EXERCISE BRIEF: Give back, word for word, the lines of the material starting at the line that contains "Adam mentioned. As" and ending at the line that contains "ons for Maryland", both included.

DATA EXTRACTS:

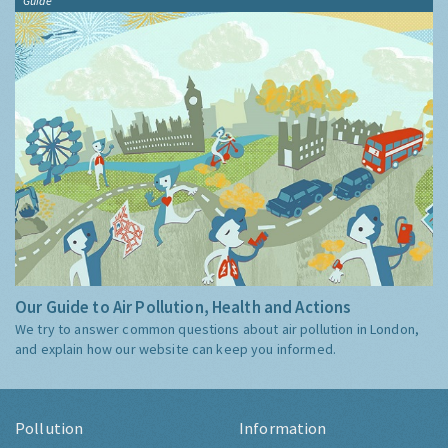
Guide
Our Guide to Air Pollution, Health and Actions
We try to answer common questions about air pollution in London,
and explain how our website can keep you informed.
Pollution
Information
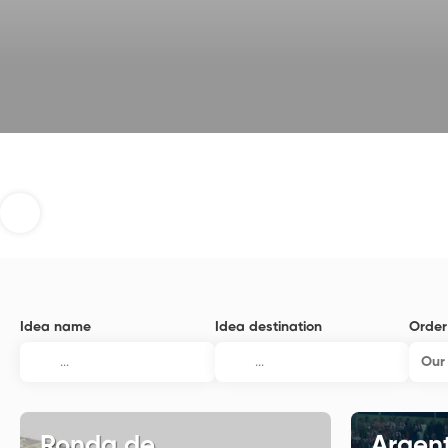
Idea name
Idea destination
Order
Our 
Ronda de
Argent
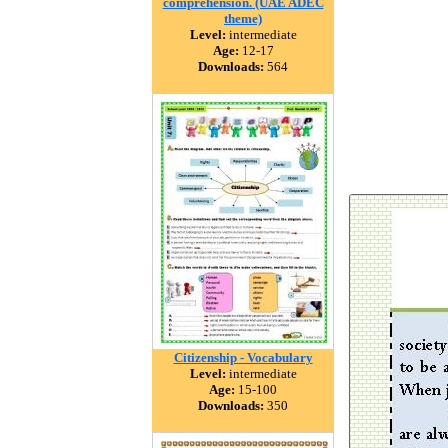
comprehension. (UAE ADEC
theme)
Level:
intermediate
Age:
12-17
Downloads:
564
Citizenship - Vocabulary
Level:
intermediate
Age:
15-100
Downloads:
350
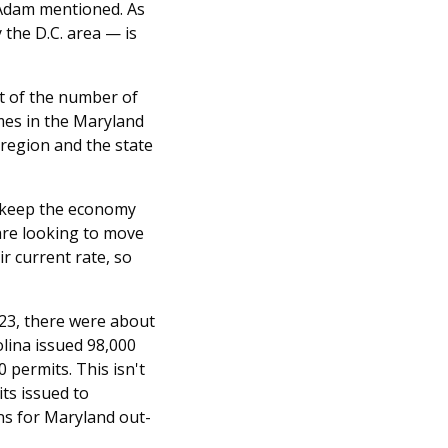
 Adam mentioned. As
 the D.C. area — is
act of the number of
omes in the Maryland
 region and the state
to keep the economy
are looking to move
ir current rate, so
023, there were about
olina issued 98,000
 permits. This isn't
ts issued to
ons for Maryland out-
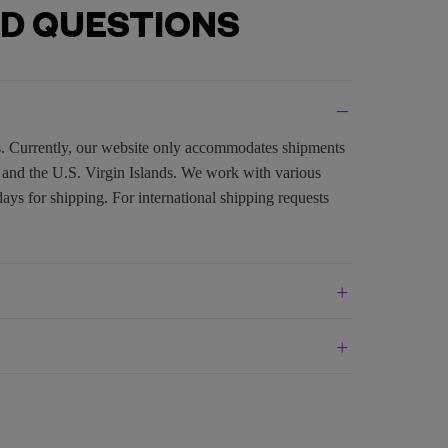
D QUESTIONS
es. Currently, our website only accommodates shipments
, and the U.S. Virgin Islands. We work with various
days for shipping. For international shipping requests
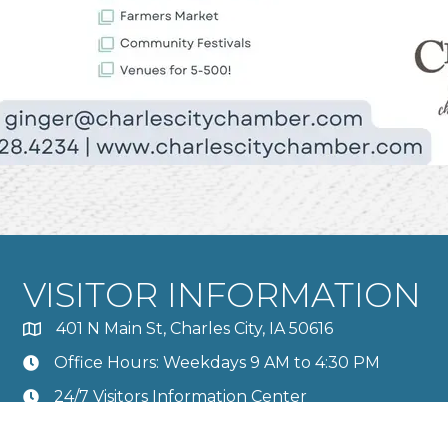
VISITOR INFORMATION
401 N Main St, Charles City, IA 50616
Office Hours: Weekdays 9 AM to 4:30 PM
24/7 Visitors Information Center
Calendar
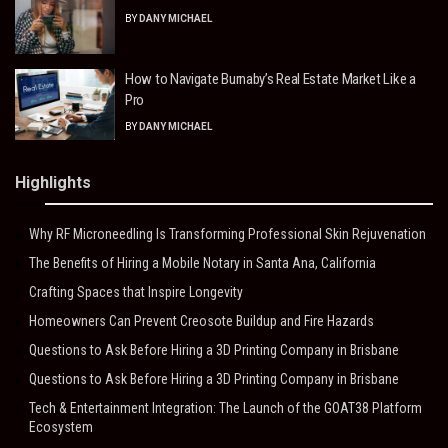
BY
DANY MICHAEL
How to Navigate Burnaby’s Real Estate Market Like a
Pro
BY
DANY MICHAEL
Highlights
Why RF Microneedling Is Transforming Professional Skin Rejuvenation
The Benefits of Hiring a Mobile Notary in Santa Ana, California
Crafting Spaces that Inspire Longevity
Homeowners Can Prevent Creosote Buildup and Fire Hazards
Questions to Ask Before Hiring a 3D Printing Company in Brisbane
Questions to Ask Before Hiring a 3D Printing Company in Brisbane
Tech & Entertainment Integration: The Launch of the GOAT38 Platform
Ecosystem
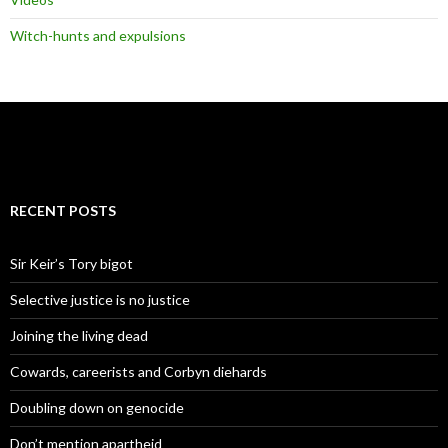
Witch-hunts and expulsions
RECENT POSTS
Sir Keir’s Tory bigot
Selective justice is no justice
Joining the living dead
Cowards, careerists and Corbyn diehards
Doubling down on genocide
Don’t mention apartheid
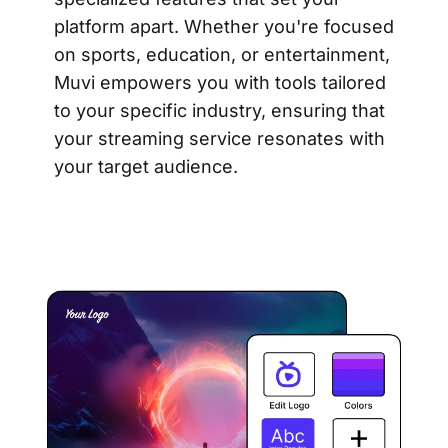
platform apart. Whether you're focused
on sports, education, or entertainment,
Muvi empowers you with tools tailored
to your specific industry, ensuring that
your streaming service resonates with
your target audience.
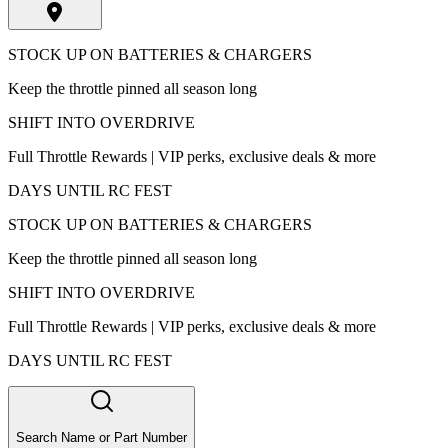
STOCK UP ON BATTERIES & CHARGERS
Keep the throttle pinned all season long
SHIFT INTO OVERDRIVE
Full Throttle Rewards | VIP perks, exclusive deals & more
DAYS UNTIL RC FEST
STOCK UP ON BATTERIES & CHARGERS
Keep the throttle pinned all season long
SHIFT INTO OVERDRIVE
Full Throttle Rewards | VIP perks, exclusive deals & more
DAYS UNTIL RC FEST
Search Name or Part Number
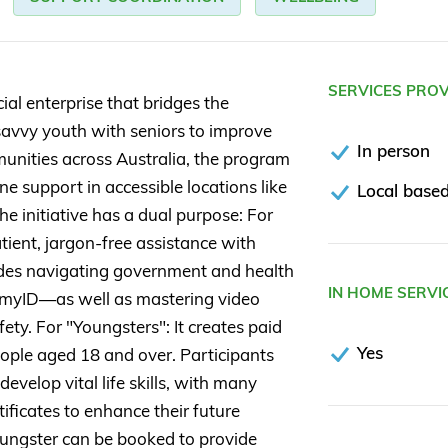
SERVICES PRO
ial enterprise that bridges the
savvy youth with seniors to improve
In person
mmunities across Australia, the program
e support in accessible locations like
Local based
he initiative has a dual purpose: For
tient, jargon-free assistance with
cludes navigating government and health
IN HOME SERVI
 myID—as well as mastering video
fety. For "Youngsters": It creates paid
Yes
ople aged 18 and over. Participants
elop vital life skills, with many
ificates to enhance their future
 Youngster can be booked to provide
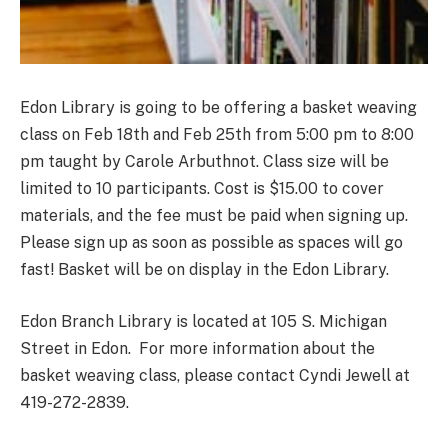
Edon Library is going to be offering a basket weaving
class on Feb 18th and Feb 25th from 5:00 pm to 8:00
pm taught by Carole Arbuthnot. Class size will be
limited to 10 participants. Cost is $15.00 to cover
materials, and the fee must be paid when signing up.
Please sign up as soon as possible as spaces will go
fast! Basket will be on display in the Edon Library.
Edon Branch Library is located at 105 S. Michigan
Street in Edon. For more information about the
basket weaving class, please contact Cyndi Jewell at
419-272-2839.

* * *

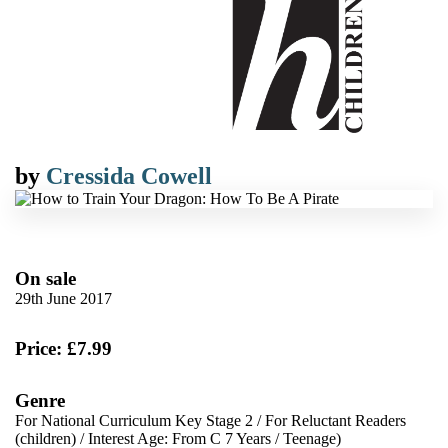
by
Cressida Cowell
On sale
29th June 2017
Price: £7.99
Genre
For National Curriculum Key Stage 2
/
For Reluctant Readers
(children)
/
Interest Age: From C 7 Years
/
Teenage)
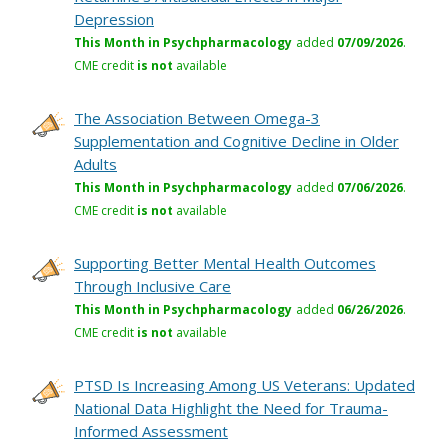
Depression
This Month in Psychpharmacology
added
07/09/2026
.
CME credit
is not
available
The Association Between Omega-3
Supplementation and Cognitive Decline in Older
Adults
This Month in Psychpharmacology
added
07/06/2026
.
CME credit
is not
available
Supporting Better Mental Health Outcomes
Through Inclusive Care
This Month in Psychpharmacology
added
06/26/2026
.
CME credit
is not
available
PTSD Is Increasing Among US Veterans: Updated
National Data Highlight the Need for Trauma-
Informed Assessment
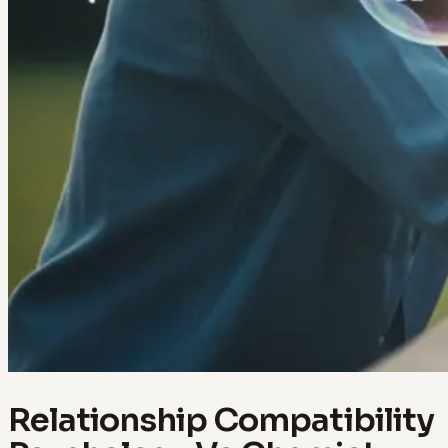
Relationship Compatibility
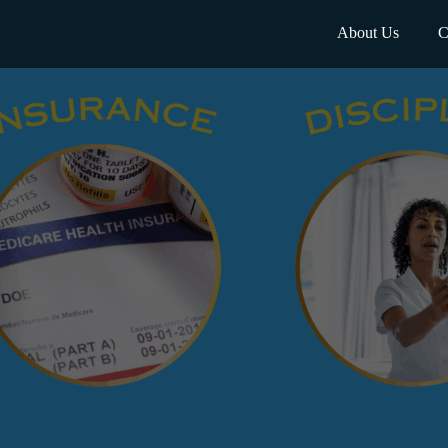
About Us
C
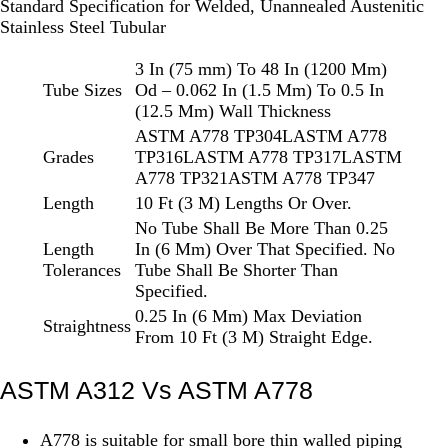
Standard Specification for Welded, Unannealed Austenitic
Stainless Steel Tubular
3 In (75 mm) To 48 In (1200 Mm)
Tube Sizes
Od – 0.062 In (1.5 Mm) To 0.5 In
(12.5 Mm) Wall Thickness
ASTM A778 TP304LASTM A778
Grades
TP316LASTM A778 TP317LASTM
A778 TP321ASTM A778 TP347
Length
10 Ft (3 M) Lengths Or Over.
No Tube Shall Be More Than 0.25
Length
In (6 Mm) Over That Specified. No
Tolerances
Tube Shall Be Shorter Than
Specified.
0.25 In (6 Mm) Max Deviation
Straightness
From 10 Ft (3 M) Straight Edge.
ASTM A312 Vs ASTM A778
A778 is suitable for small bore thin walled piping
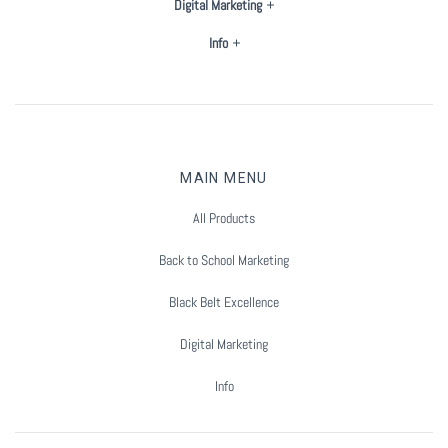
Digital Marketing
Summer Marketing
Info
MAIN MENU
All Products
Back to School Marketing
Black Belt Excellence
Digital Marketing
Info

EXERCISE ANSWER:
 Adam mentioned. As
 the D.C. area — is
act of the number of
omes in the Maryland
 region and the state
to keep the economy
are looking to move
ir current rate, so
023, there were about
olina issued 98,000
 permits. This isn't
ts issued to
ons for Maryland out-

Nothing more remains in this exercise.